[Instructions for the task] Copy the lines below verbatim. Begin with the first and end with the line containing "2. **Spending insights**".

********************

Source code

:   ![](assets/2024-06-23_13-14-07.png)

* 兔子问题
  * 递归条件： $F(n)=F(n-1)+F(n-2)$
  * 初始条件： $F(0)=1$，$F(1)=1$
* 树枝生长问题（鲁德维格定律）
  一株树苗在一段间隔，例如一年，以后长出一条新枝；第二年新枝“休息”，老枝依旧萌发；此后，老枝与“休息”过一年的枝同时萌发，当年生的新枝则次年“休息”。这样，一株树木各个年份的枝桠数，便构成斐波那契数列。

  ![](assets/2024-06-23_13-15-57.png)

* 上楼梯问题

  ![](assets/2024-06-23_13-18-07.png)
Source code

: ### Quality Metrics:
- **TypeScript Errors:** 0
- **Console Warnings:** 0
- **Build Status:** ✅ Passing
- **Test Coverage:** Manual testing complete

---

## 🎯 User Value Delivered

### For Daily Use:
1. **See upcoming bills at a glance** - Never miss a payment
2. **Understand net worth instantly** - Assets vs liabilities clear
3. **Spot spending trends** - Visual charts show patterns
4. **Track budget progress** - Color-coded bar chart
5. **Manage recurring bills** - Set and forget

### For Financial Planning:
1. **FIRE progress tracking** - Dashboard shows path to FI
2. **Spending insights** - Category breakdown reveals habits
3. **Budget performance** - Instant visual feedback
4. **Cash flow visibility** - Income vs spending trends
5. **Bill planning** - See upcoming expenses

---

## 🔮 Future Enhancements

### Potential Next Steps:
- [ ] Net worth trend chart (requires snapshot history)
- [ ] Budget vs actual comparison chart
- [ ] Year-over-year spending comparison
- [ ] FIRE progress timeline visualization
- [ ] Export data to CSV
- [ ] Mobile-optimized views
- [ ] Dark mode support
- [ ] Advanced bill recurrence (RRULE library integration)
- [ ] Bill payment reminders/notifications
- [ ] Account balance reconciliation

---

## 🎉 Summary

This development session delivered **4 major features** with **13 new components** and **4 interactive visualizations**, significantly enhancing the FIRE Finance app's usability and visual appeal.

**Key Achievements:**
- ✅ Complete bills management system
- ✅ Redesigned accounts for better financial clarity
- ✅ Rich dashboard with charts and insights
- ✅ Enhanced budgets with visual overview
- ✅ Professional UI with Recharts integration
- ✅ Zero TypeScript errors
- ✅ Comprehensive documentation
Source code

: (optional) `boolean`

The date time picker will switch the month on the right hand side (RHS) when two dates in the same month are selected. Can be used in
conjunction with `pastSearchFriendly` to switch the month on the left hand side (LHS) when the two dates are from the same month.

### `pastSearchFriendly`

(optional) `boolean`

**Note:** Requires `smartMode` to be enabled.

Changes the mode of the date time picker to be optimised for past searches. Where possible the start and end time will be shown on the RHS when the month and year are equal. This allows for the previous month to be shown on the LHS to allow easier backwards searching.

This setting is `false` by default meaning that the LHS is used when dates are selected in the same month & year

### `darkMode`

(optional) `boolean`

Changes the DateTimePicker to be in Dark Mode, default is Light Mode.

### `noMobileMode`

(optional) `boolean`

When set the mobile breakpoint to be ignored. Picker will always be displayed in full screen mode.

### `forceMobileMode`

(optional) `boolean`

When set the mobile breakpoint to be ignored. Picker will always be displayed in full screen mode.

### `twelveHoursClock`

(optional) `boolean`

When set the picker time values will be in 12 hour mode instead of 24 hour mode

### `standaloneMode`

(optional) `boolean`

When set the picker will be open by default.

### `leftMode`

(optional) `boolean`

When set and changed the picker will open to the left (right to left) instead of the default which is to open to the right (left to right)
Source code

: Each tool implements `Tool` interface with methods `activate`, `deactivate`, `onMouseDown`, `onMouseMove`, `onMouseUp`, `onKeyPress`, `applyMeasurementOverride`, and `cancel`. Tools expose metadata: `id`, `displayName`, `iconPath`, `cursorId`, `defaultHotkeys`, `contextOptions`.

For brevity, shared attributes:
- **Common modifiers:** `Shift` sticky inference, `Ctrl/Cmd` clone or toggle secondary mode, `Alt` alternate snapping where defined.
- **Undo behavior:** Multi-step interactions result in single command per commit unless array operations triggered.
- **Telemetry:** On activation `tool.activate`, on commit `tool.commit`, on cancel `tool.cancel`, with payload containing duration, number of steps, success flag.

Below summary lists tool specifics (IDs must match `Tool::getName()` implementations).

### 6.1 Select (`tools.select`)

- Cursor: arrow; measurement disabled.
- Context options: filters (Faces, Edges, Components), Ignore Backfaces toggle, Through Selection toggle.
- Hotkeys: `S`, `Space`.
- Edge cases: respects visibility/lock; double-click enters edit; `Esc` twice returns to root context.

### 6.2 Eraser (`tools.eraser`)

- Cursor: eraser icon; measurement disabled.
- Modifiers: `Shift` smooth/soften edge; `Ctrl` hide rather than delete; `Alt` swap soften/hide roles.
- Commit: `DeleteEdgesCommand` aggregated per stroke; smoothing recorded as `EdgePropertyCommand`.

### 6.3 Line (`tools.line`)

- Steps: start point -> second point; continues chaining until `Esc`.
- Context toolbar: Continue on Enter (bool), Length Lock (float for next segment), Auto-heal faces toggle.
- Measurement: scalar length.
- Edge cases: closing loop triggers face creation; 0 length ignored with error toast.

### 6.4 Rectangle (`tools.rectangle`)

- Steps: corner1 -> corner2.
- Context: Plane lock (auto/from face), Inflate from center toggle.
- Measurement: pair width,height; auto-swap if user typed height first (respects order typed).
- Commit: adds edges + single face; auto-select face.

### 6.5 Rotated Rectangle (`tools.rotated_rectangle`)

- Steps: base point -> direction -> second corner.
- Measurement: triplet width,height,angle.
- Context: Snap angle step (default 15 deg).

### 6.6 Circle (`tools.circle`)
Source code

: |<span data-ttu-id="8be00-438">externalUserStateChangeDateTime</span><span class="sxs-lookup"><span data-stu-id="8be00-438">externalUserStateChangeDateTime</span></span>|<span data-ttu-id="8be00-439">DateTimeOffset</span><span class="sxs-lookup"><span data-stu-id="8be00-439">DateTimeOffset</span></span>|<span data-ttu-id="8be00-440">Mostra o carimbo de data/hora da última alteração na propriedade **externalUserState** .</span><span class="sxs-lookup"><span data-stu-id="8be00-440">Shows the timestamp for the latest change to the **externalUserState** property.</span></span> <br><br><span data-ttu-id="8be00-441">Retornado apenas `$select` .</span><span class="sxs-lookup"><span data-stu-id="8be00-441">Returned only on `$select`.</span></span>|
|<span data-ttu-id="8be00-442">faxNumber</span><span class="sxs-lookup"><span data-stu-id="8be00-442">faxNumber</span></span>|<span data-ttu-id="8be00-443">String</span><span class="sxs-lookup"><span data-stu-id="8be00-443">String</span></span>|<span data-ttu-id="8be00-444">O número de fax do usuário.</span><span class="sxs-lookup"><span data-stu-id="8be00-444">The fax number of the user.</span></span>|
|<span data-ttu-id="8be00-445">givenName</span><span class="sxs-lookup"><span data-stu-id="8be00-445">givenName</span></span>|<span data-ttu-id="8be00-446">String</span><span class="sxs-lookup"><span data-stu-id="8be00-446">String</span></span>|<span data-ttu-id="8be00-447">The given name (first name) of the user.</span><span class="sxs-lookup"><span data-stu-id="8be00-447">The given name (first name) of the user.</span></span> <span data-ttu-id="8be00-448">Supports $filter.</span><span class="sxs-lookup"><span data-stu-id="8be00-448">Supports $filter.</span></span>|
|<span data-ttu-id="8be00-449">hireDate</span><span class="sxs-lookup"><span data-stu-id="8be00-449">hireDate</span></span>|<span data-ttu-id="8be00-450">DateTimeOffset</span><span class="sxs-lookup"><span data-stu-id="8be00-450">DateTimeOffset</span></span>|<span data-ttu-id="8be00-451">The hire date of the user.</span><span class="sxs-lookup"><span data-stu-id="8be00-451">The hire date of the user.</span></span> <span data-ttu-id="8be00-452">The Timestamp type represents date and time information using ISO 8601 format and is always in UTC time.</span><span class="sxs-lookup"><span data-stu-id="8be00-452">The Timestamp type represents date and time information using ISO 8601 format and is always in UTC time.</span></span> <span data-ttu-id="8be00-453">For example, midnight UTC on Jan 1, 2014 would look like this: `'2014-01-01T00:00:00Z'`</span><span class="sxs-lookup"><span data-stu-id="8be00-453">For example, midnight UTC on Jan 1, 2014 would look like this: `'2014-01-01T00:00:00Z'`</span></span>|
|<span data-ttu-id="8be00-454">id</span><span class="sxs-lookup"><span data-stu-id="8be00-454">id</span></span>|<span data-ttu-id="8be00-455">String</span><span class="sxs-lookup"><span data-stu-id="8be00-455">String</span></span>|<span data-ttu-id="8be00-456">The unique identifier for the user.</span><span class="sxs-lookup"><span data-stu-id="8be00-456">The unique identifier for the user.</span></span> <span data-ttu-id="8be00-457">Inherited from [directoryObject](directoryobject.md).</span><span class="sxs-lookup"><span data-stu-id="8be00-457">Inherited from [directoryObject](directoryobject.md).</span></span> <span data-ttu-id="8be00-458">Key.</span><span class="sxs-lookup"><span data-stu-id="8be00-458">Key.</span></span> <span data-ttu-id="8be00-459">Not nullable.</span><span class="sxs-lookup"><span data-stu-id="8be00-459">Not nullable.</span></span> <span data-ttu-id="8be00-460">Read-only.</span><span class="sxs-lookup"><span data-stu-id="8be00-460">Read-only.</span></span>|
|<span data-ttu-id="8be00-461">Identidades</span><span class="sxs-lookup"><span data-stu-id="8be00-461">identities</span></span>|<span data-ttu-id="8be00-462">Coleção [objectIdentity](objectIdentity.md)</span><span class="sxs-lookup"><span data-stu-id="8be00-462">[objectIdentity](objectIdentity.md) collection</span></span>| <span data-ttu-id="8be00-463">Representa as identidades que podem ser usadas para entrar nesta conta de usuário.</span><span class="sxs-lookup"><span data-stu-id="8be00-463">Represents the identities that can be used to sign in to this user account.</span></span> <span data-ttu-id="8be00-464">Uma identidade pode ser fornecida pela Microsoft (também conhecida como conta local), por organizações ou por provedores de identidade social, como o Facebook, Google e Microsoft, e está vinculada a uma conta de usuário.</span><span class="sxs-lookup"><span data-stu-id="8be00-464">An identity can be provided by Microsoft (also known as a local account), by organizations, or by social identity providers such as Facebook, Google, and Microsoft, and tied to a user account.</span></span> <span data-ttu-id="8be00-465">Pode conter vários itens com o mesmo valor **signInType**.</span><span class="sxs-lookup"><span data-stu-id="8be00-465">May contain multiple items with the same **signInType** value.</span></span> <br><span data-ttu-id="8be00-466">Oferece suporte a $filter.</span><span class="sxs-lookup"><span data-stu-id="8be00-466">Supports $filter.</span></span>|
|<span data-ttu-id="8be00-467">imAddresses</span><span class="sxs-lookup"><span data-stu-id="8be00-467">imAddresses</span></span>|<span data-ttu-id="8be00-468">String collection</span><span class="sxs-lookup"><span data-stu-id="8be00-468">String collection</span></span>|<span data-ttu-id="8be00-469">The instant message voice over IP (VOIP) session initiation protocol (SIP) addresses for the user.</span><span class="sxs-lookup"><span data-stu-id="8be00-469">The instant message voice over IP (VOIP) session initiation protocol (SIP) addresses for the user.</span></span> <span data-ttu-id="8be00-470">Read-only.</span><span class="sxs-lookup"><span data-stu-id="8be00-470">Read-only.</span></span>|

********************

[Result for this exercise]
Source code

:   ![](assets/2024-06-23_13-14-07.png)

* 兔子问题
  * 递归条件： $F(n)=F(n-1)+F(n-2)$
  * 初始条件： $F(0)=1$，$F(1)=1$
* 树枝生长问题（鲁德维格定律）
  一株树苗在一段间隔，例如一年，以后长出一条新枝；第二年新枝“休息”，老枝依旧萌发；此后，老枝与“休息”过一年的枝同时萌发，当年生的新枝则次年“休息”。这样，一株树木各个年份的枝桠数，便构成斐波那契数列。

  ![](assets/2024-06-23_13-15-57.png)

* 上楼梯问题

  ![](assets/2024-06-23_13-18-07.png)
Source code

: ### Quality Metrics:
- **TypeScript Errors:** 0
- **Console Warnings:** 0
- **Build Status:** ✅ Passing
- **Test Coverage:** Manual testing complete

---

## 🎯 User Value Delivered

### For Daily Use:
1. **See upcoming bills at a glance** - Never miss a payment
2. **Understand net worth instantly** - Assets vs liabilities clear
3. **Spot spending trends** - Visual charts show patterns
4. **Track budget progress** - Color-coded bar chart
5. **Manage recurring bills** - Set and forget

### For Financial Planning:
1. **FIRE progress tracking** - Dashboard shows path to FI
2. **Spending insights** - Category breakdown reveals habits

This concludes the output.